[Chart interpretation exercises]

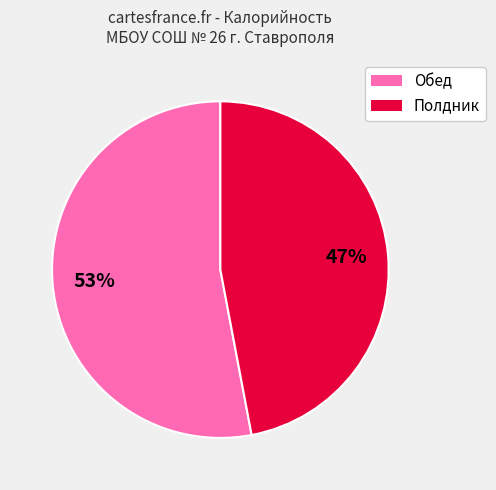

True or false: Полдник accounts for 34% of the total.

False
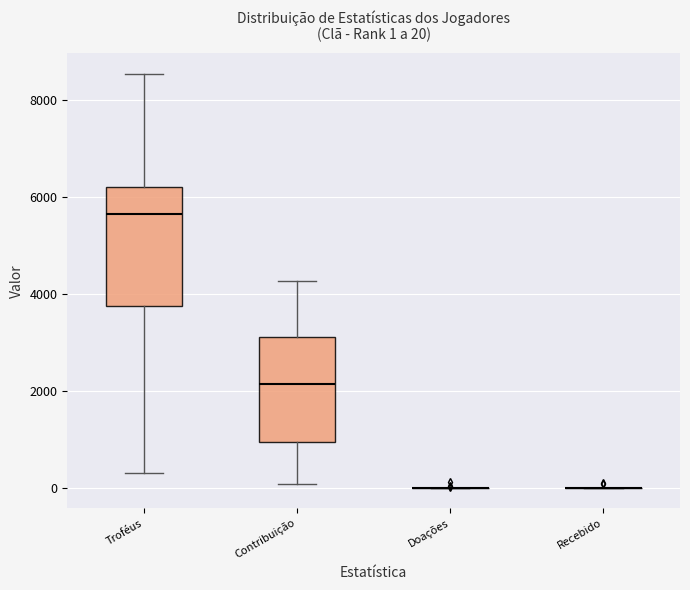

Which box is the tallest, from its lower edge to its upper edge?

Troféus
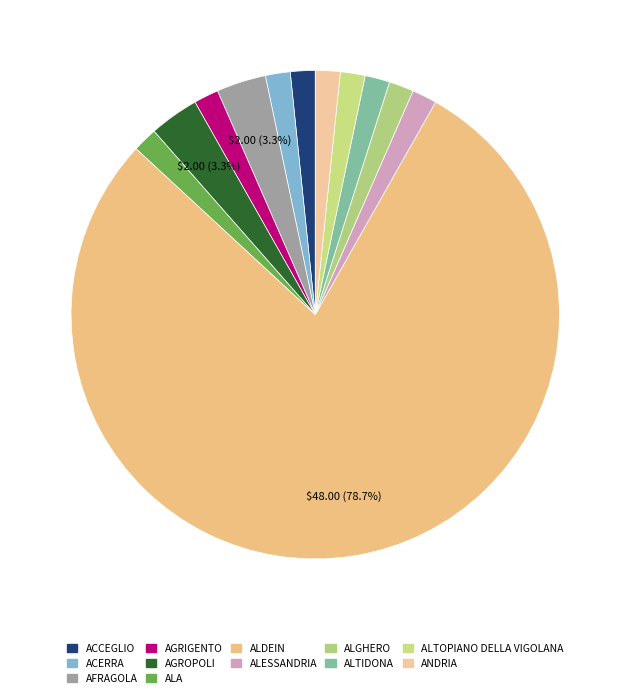

To the nearest percent, what is the combined percentage of AFRAGOLA and ALTOPIANO DELLA VIGOLANA?

5%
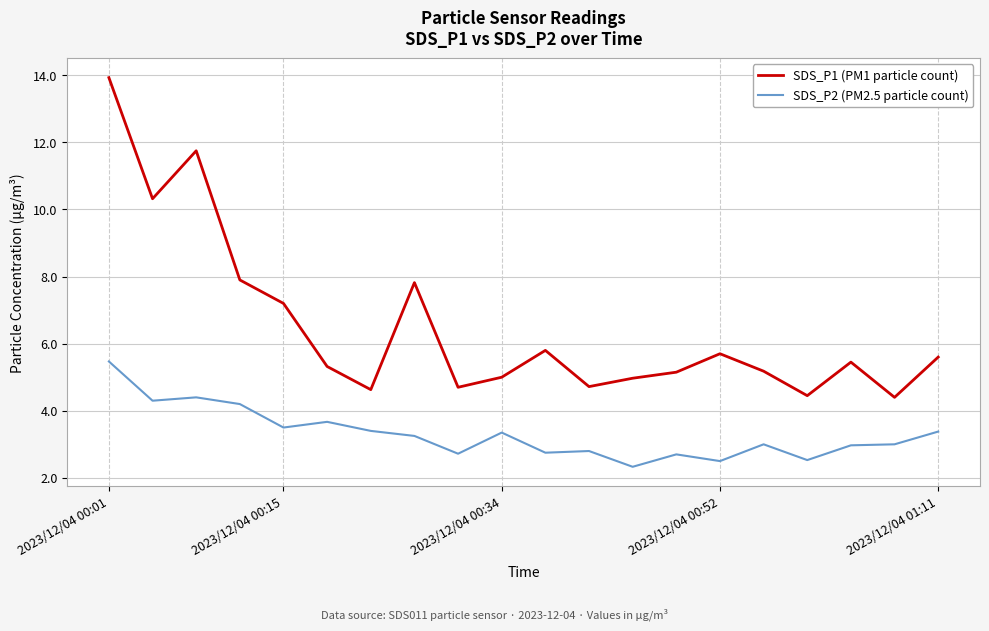

What is the greatest value displayed?

13.9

● **Aim of the exercise**
Extract the text of every entry above word for word, omitting the pictures.

● **Task result**
True or false: Полдник accounts for 34% of the total.

False

Which box is the tallest, from its lower edge to its upper edge?

Troféus

To the nearest percent, what is the combined percentage of AFRAGOLA and ALTOPIANO DELLA VIGOLANA?

5%

What is the greatest value displayed?

13.9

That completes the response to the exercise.